Traders in the Kemp Town area of Brighton are furious after being left off a new council shopping guide.
Thousands of copies of the Brighton Shopping Guide are being distributed to tourist information offices and towns.
But a map in the guide leaves out the whole of Kemp Town, with just an arrow at the side of the page showing shoppers where it is.
There are dozens of entries describing shops in Churchill Square and North Laine, but St George's Road does not have a single one.
Roland Wallis, acting chairman of Kemp Town Business Association, said: "It is as if we don't exist. There is so much money and investment with Churchill Square, it seems as if it's the money that is making the decisions in this town.
"St George's Road is being ignored. We get a lot of support from individuals at the council but there is something very wrong with the whole system."
The association was again left dumbfounded when new bins promised by the council were instead sent to George Street in Hove.
Traders are still waiting for signs to be put on up the seafront pointing the way to them.

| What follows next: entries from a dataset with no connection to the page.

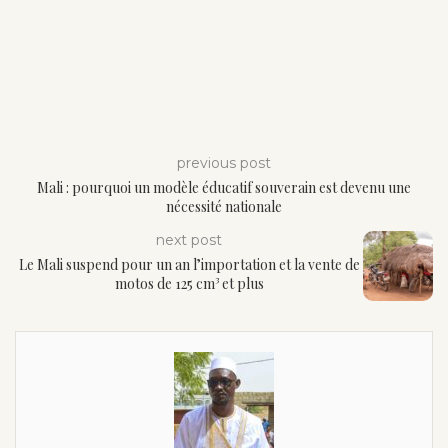
previous post
Mali : pourquoi un modèle éducatif souverain est devenu une
nécessité nationale
next post
Le Mali suspend pour un an l’importation et la vente de
motos de 125 cm³ et plus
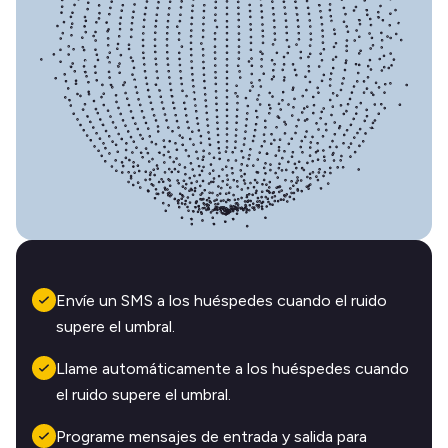
Envíe un SMS a los huéspedes cuando el ruido
supere el umbral.
Llame automáticamente a los huéspedes cuando
el ruido supere el umbral.
Programe mensajes de entrada y salida para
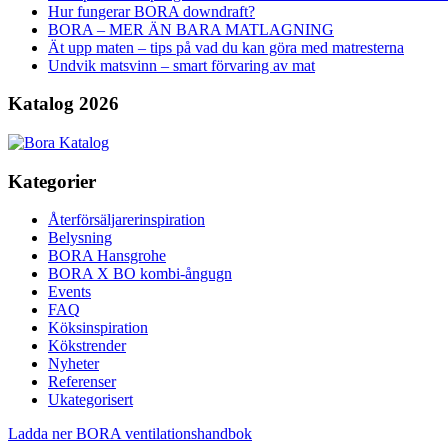
Hur fungerar BORA downdraft?
BORA – MER ÄN BARA MATLAGNING
Ät upp maten – tips på vad du kan göra med matresterna
Undvik matsvinn – smart förvaring av mat
Katalog 2026
Kategorier
Återförsäljarerinspiration
Belysning
BORA Hansgrohe
BORA X BO kombi-ångugn
Events
FAQ
Köksinspiration
Kökstrender
Nyheter
Referenser
Ukategorisert
Ladda ner BORA ventilationshandbok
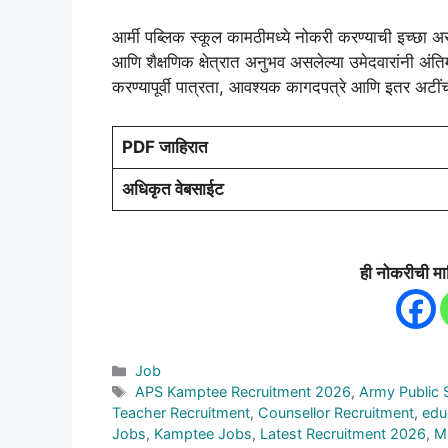
आर्मी पब्लिक स्कूल कामठीमध्ये नोकरी करण्याची इच्छा अस
आणि शैक्षणिक क्षेत्रात अनुभव असलेल्या उमेदवारांनी अंतिम म
करण्यापूर्वी पात्रता, आवश्यक कागदपत्रे आणि इतर अटी
PDF जाहिरात
अधिकृत वेबसाईट
ही नोकरीची मा
Categories
Job
Tags
APS Kamptee Recruitment 2026
,
Army Public 
Teacher Recruitment
,
Counsellor Recruitment
,
edu
Jobs
,
Kamptee Jobs
,
Latest Recruitment 2026
,
M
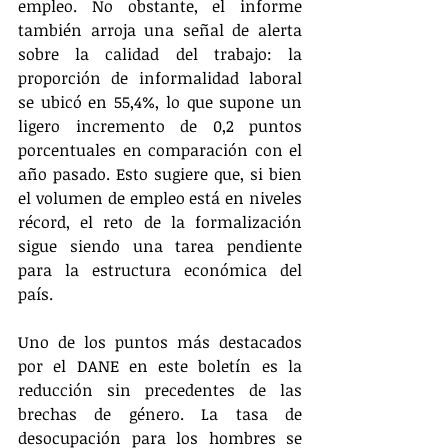
empleo. No obstante, el informe 
también arroja una señal de alerta 
sobre la calidad del trabajo: la 
proporción de informalidad laboral 
se ubicó en 55,4%, lo que supone un 
ligero incremento de 0,2 puntos 
porcentuales en comparación con el 
año pasado. Esto sugiere que, si bien 
el volumen de empleo está en niveles 
récord, el reto de la formalización 
sigue siendo una tarea pendiente 
para la estructura económica del 
país.
Uno de los puntos más destacados 
por el DANE en este boletín es la 
reducción sin precedentes de las 
brechas de género. La tasa de 
desocupación para los hombres se 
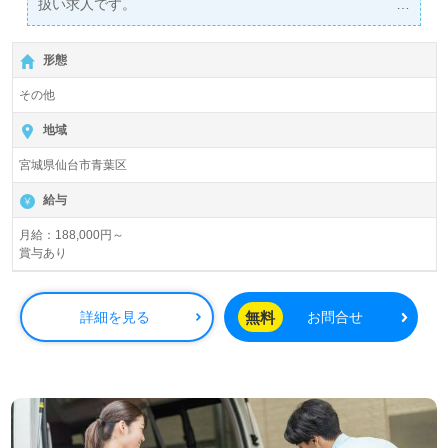
扱い求人です。
詳細に関してお気軽にご相談ください♪
【無料】で皆さんの転職活動をサポートいたします。
形態
その他
地域
宮城県仙台市青葉区
給与
月給：188,000円～
賞与あり
無料
詳細を見る
お問合せ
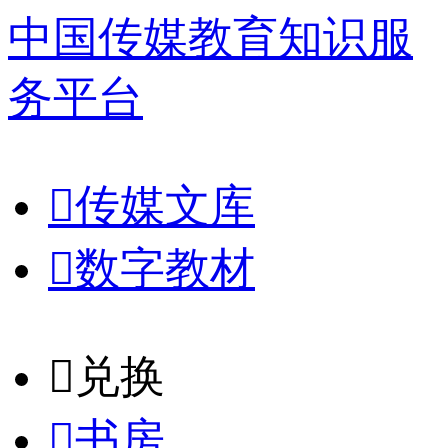
中国传媒教育知识服
务平台

传媒文库

数字教材
𐈈
兑换

书房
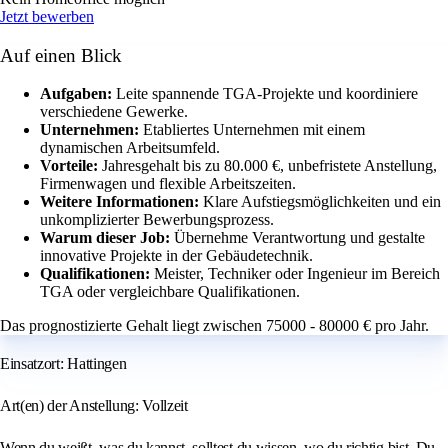
Jetzt bewerben
Auf einen Blick
Aufgaben:
Leite spannende TGA-Projekte und koordiniere
verschiedene Gewerke.
Unternehmen:
Etabliertes Unternehmen mit einem
dynamischen Arbeitsumfeld.
Vorteile:
Jahresgehalt bis zu 80.000 €, unbefristete Anstellung,
Firmenwagen und flexible Arbeitszeiten.
Weitere Informationen:
Klare Aufstiegsmöglichkeiten und ein
unkomplizierter Bewerbungsprozess.
Warum dieser Job:
Übernehme Verantwortung und gestalte
innovative Projekte in der Gebäudetechnik.
Qualifikationen:
Meister, Techniker oder Ingenieur im Bereich
TGA oder vergleichbare Qualifikationen.
Das prognostizierte Gehalt liegt zwischen 75000 - 80000 € pro Jahr.
Einsatzort: Hattingen
Art(en) der Anstellung: Vollzeit
Wenn du weißt, was du kannst, solltest du wissen, wo du richtig bist. Du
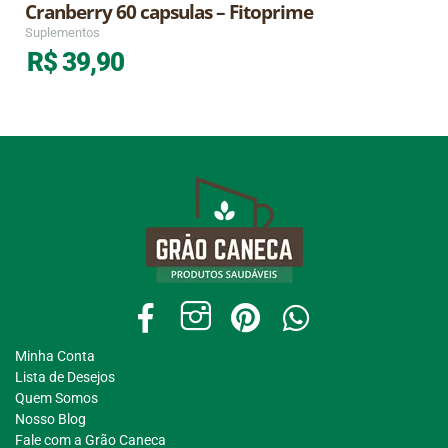
Cranberry 60 capsulas – Fitoprime
Suplementos
R$
39,90
Minha Conta
Lista de Desejos
Quem Somos
Nosso Blog
Fale com a Grão Caneca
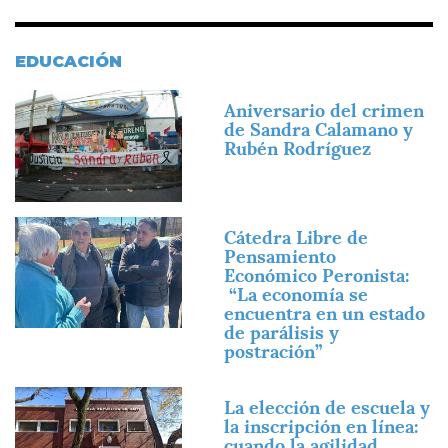
EDUCACIÓN
Imagen
Aniversario del crimen
de Sandra Calamano y
Rubén Rodríguez
Imagen
Cátedra Libre de
Pensamiento
Económico Peronista:
“La economía se
encuentra en un estado
de parálisis y
postración”
Imagen
La elección de escuela y
la inscripción en línea:
cuando la agilidad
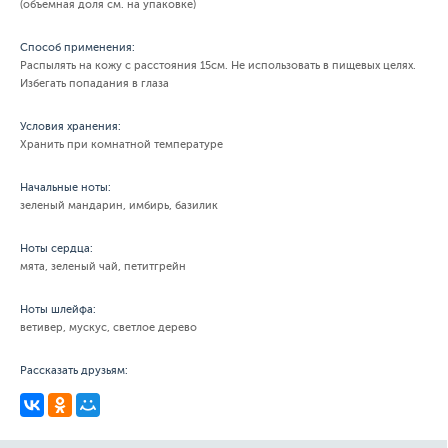
(объемная доля см. на упаковке)
Способ применения:
Распылять на кожу с расстояния 15см. Не использовать в пищевых целях.
Избегать попадания в глаза
Условия хранения:
Хранить при комнатной температуре
Начальные ноты:
зеленый мандарин, имбирь, базилик
Ноты сердца:
мята, зеленый чай, петитгрейн
Ноты шлейфа:
ветивер, мускус, светлое дерево
Рассказать друзьям:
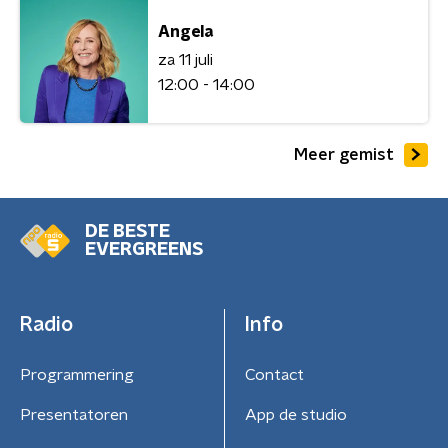
Angela
za 11 juli
12:00 - 14:00
Meer gemist
DE BESTE
EVERGREENS
Radio
Info
Programmering
Contact
Presentatoren
App de studio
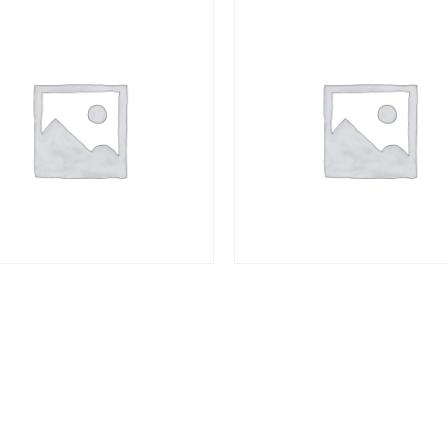
商品
容
查看內容
聯絡資訊
0921-936374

A Brighton City Centre Business Plan up to 2002 - sent by the council to companies interested in investing in the town - includes a map which goes as far west as Montpelier Road but stops east at the Old Steine.
Association secretary Jonathan Macfarlane said: "It is terrible we are not in the plan. We are a wonderful, bohemian area but we are not promoted."
Brighton and Hove marketing manager Mel Sensicle said the shopping guide used to be produced by the North Laine Traders' Association.
She said: "The reason is historical really. The guide was created by the North Laine traders for the town centre and it has remained that way."
She said the booklet would merge with the city guide next year to include St George's Road.
Council economic development and regeneration officer Philip Thomas, who worked on the business plan, said it was produced with the town centre business forum, to include only the town centre. The intention was other neighbourhoods would eventually produce their own business plans, which Hove had done.
He sympathised but "the lines had to be drawn somewhere."